23. The argument that the appellant would be viewed as "kurva" or tainted upon return is not supported by the evidence. As set out in paragraph 23, the appellant will return as a married woman with a legitimate child who has chosen not to continue her relationship with her husband, can expect some support from his family and has not been trafficked. The appellant does not suggest that she fears being viewed as viewed as "kurva" in her witness statement.
24. It is therefore my conclusion that the judge's reasoning in paragraph 23 is sound and supports the conclusion that the appellant will not be vulnerable to trafficking on return and that she can expect support from her husband's family (and, presumably, the friend with whom she lived for a year and a half). Where that is so the further grounds challenging the approach to the country evidence on state support loses its force where the appellant will not be entirely dependent on state services on return. In any event, the judge took a legitimate approach in considering the expert report alongside the CPIN and finding that the evidence as a whole, notwithstanding the comments of the expert, showed sufficient provision for there to be no real risk to this appellant.

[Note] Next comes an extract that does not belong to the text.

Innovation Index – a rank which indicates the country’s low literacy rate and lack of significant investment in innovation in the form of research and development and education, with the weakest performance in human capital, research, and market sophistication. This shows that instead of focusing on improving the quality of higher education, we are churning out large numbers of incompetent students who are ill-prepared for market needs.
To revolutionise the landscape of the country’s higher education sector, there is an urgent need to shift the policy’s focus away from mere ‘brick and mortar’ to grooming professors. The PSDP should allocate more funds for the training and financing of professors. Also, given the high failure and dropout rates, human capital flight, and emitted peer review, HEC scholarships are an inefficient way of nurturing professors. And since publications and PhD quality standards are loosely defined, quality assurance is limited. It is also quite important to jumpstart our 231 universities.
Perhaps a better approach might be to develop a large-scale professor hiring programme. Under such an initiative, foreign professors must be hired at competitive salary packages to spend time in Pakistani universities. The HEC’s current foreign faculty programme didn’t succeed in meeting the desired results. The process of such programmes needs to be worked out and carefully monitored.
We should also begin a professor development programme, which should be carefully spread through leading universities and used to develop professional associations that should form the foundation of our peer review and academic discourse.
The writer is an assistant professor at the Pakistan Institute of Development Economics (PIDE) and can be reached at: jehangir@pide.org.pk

25. Ground 3 maintained that if either of the other two grounds was made out, the First-tier Tribunal also erred in the assessment of whether there were very significant obstacles to integration under paragraph 276ADE(vi). It follows from my conclusion above on the second ground that the challenge to the Article 8 ECHR assessment set out in ground 3 does not have merit.
26. For these reasons I do not find that the decision of the First-tier Tribunal discloses an error on a point of law.
Notice of Decision
The decision of the First-tier Tribunal does not disclose an error on a point of law and shall stand.